● **Work instruction**: Below are the entries; output exactly the lines from the one containing "Jugendordnung" through the final line, inclusive.

(Collected data entries)
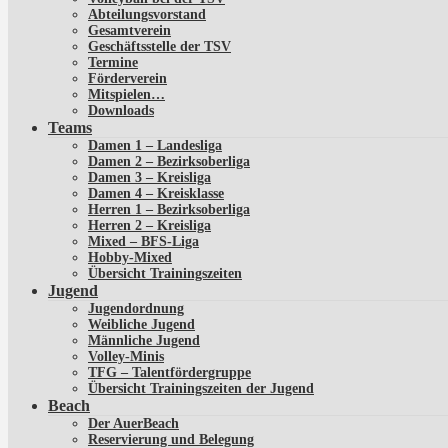
Abteilungsvorstand
Gesamtverein
Geschäftsstelle der TSV
Termine
Förderverein
Mitspielen…
Downloads
Teams
Damen 1 – Landesliga
Damen 2 – Bezirksoberliga
Damen 3 – Kreisliga
Damen 4 – Kreisklasse
Herren 1 – Bezirksoberliga
Herren 2 – Kreisliga
Mixed – BFS-Liga
Hobby-Mixed
Übersicht Trainingszeiten
Jugend
Jugendordnung
Weibliche Jugend
Männliche Jugend
Volley-Minis
TFG – Talentfördergruppe
Übersicht Trainingszeiten der Jugend
Beach
Der AuerBeach
Reservierung und Belegung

● **Solved problem**:
Jugendordnung
Weibliche Jugend
Männliche Jugend
Volley-Minis
TFG – Talentfördergruppe
Übersicht Trainingszeiten der Jugend
Beach
Der AuerBeach
Reservierung und Belegung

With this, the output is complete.